Wednesday, April 9, 2014

Peanut oil sesame ginger mushroom fried rice

Great home made fried rice takes time. It requires your patience and a whole lot of effort to put together a flawless bowlful. You want to stir-fry it in a wok on high heat so that you can feel each individual grain of rice as a single entity while eating it. Using a wok to stir-fry helps distribute the heat evenly so that every item in the wok gets equal treatment. All ingredients used should be for flavor or texture and needs to be diced small enough so that it doesn't take away from the rice. I'm telling you, it's no joke. But when you do everything right, it becomes so worth the hard work.

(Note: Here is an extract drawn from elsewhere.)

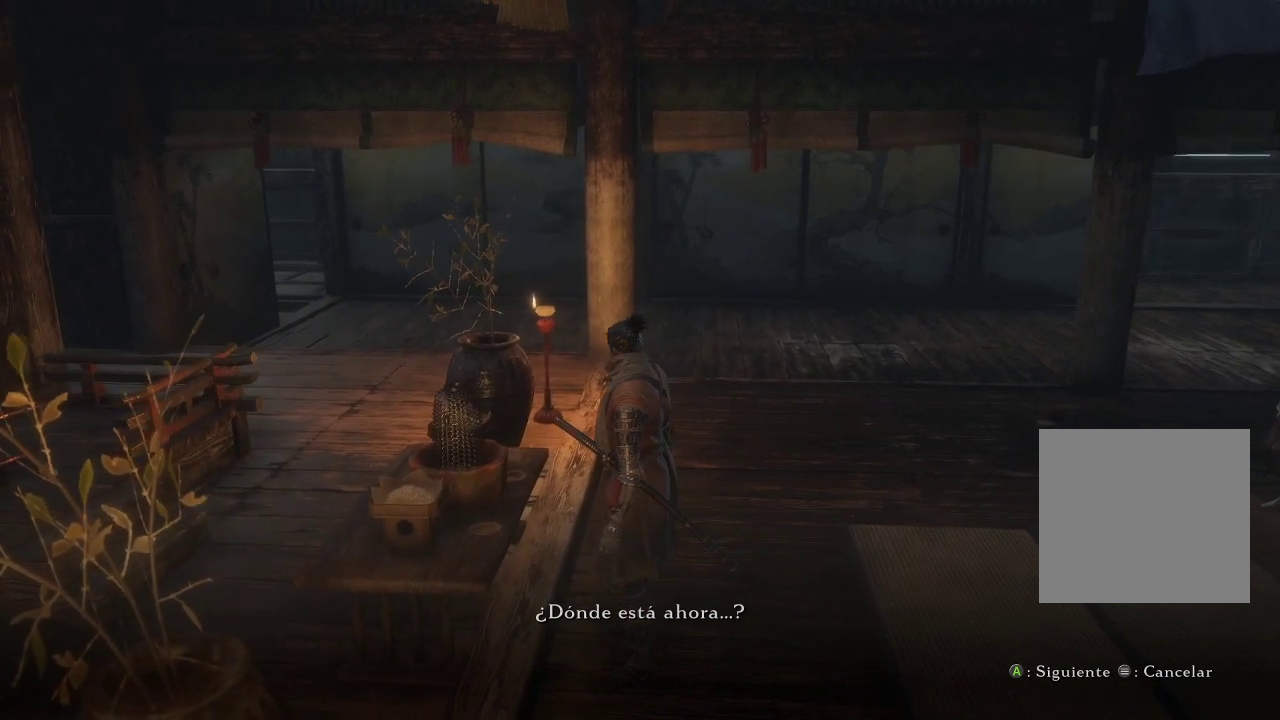
{"buttons": [], "left_stick": "center", "right_stick": "left", "events": []}
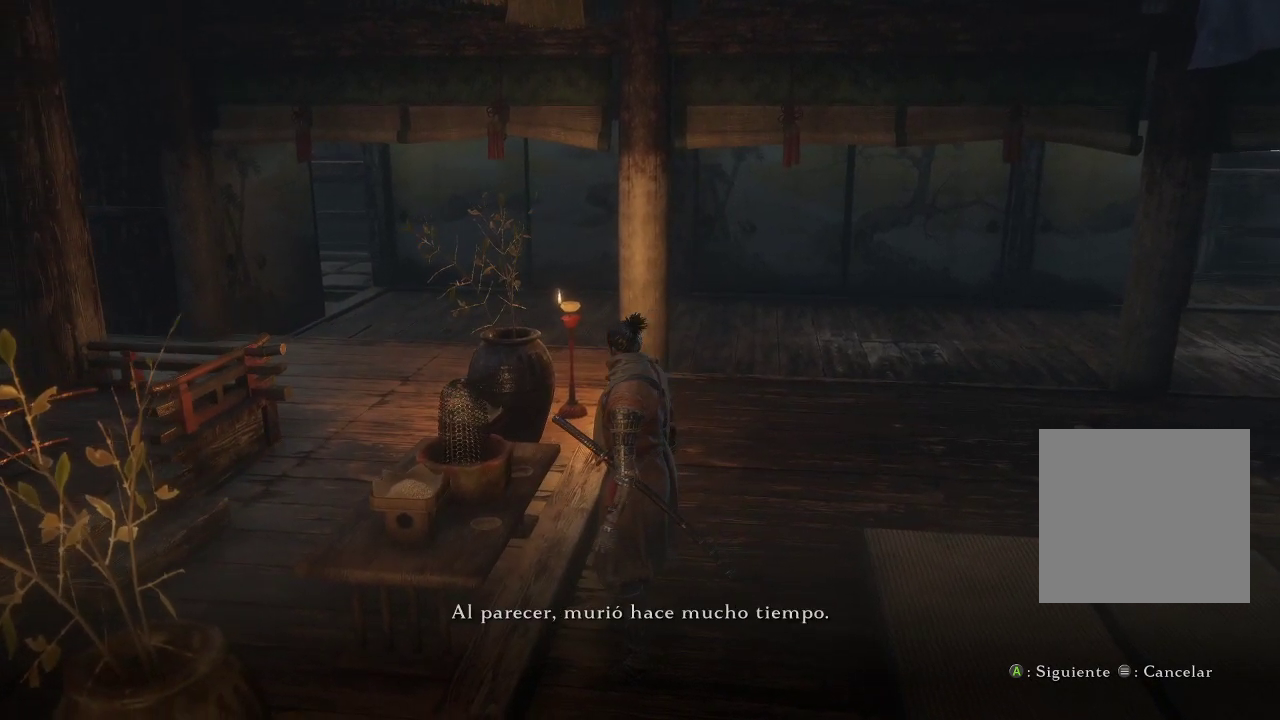
{"buttons": [], "left_stick": "center", "right_stick": "left", "events": []}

Peanut oil sesame mushroom ginger fried rice
2-3 cups rice, cooked and left overnight* (I happened to have a mixture of wild and white rice)
3 tbs peanut oil**
2 cups dried shiitake mushrooms, resoaked*** and diced
2 tails scallion, diced
1 knob of fresh ginger, diced
10 cloves of garlic, diced
2 eggs, beaten
1 tbs white sesame
1 tbs ponzu
1 tbs rice wine
1 tsp sesame oil

1. Place half the peanut oil on a wok on high heat. Once hot, add the mushrooms and stir-fry until brown.
2. Add the other half of the peanut oil along with the garlic, ginger, and scallion.
3. Once everything is slightly browned, add the rice and stir-fry until rice is fragrant. Rice should be slightly harder to the bite, yet still retain some degree of moisture. (This should take 5-10 minutes depending on the heat of your stove top.)
4. As you are stir frying the rice, add the ponzu and rice wine on the side of wok before integrating it with the rice.
5. Mix in the two beaten eggs and keep the rice moving in the wok until the eggs are fully cooked and dispersed throughout.
6. Finally, add the sesame and make sure all ingredients are mixed evenly.
7. Remove the fried rice from the heat and add the sesame oil. Mix well.

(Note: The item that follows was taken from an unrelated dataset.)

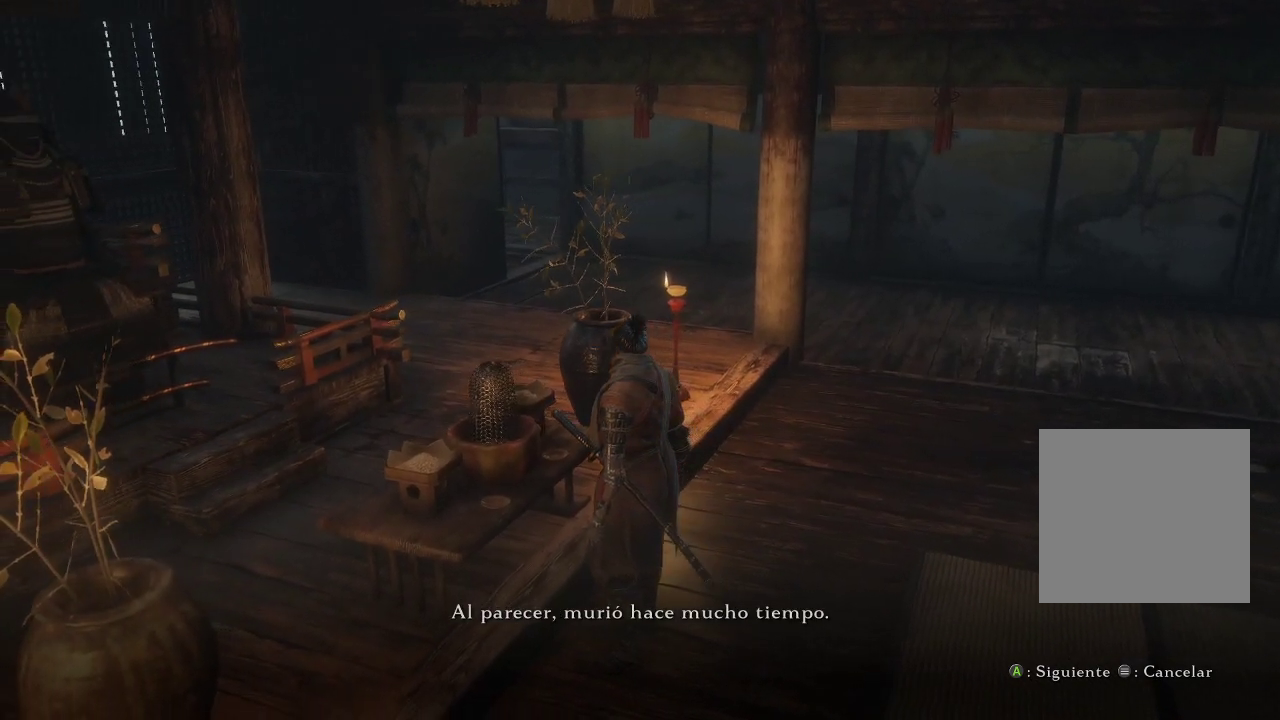
{"buttons": [], "left_stick": "center", "right_stick": "left", "events": []}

Optional: Serve with Chiu Chow chili oil or dried seaweed strips

* Using leftover rice is key because fresh rice has too much moisture to get the right texture for fried rice. I told you making fried rice takes time! But really, people only make fried rice if you want to get rid of your leftover rice productively. But if you do decide to try using fresh rice, be prepared to be standing in front of the wok for even longer.
** I used peanut oil because it has a higher smoke point. Many Chinese kitchens use peanut oil for foods to be treated on a wok at high temperatures.
** I buy packs of fried shiitake mushrooms at Chinese supermarkets. You simply soak them in water for an hour before using them. Yup, time and effort.

Monday, April 7, 2014

The Court of Two Sisters, New Orleans

The verdict is finally in -- I got matched to Tulane University School of Public Health and Tropical Medicine for my dietetic internship! This is one of the final and most crucial steps to becoming a Registered Dietitian. So to celebrate, I will be posting about one of my favorite places that visited when I was last there in March during my first year of graduate school.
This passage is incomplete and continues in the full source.